◆ DATA SHOWN:
--------------------------------------------------

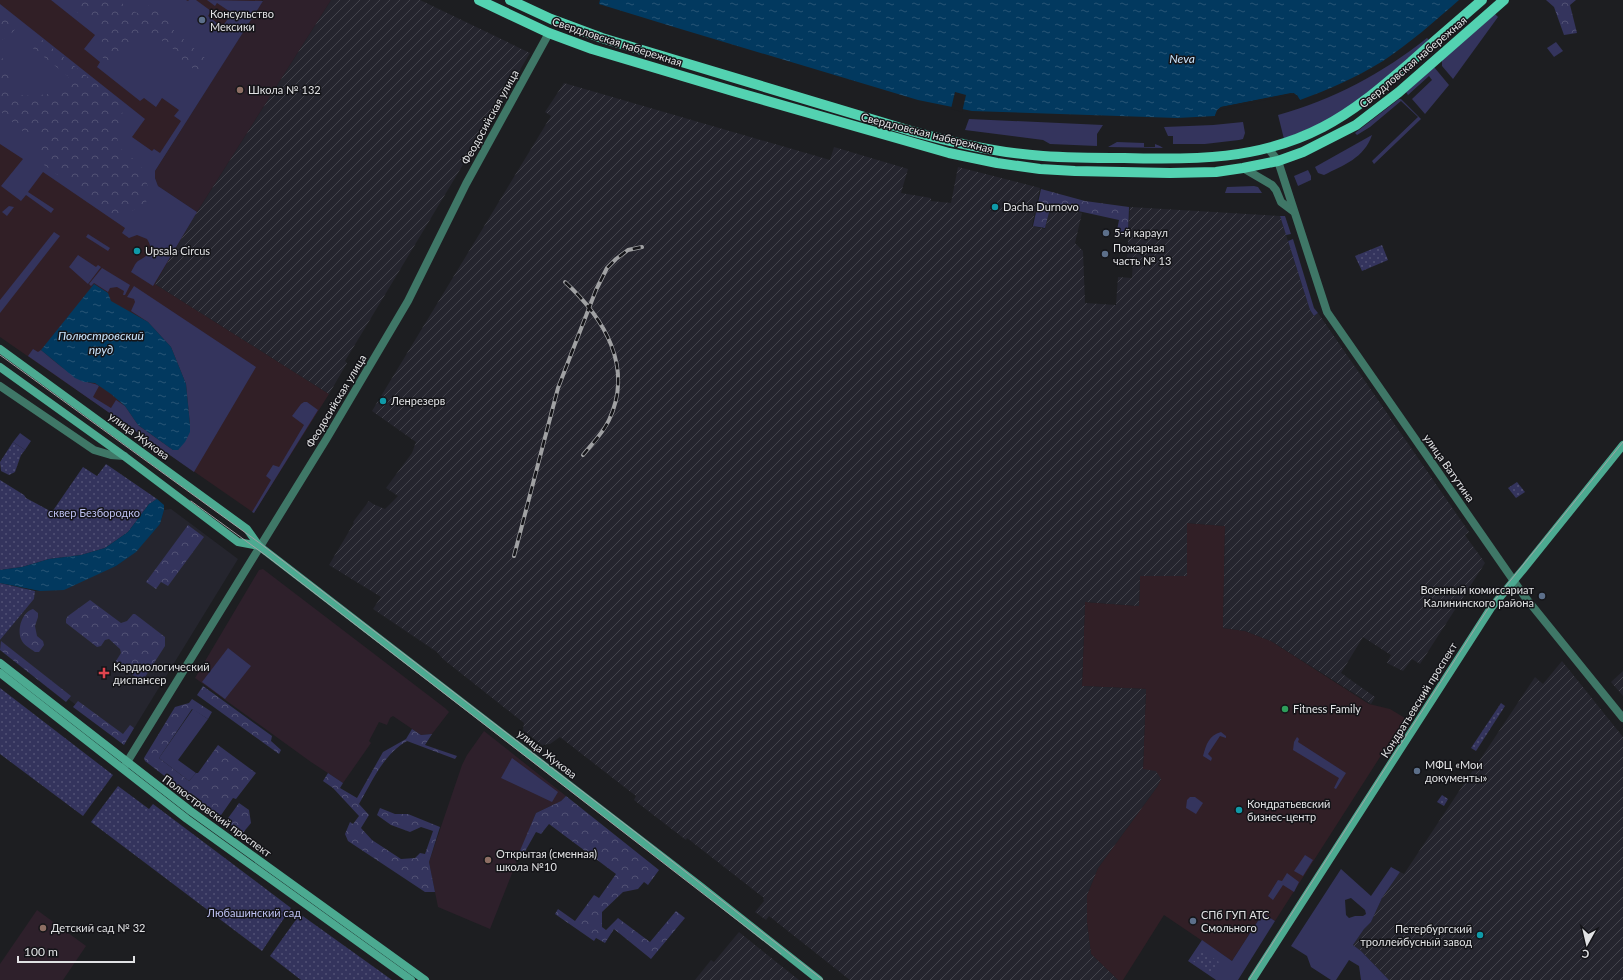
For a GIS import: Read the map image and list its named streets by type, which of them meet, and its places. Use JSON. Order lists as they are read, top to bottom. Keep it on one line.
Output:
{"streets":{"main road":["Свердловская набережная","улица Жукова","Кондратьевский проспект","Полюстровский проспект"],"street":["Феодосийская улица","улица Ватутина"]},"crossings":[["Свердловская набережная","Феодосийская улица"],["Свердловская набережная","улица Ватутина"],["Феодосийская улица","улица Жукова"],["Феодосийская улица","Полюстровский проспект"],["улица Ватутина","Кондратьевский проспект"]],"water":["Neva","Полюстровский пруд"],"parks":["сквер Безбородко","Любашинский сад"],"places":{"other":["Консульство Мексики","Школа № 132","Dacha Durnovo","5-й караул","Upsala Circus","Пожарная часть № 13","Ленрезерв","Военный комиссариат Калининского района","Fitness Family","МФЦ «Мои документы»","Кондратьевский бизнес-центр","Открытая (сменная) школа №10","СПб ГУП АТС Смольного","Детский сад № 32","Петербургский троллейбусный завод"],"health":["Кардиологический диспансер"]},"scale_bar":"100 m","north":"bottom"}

--------------------------------------------------

Make an exact copy of all the material, but keep the pictures out of it.

◆ TASK OUTPUT:
For a GIS import: Read the map image and list its named streets by type, which of them meet, and its places. Use JSON. Order lists as they are read, top to bottom. Keep it on one line.
Output:
{"streets":{"main road":["Свердловская набережная","улица Жукова","Кондратьевский проспект","Полюстровский проспект"],"street":["Феодосийская улица","улица Ватутина"]},"crossings":[["Свердловская набережная","Феодосийская улица"],["Свердловская набережная","улица Ватутина"],["Феодосийская улица","улица Жукова"],["Феодосийская улица","Полюстровский проспект"],["улица Ватутина","Кондратьевский проспект"]],"water":["Neva","Полюстровский пруд"],"parks":["сквер Безбородко","Любашинский сад"],"places":{"other":["Консульство Мексики","Школа № 132","Dacha Durnovo","5-й караул","Upsala Circus","Пожарная часть № 13","Ленрезерв","Военный комиссариат Калининского района","Fitness Family","МФЦ «Мои документы»","Кондратьевский бизнес-центр","Открытая (сменная) школа №10","СПб ГУП АТС Смольного","Детский сад № 32","Петербургский троллейбусный завод"],"health":["Кардиологический диспансер"]},"scale_bar":"100 m","north":"bottom"}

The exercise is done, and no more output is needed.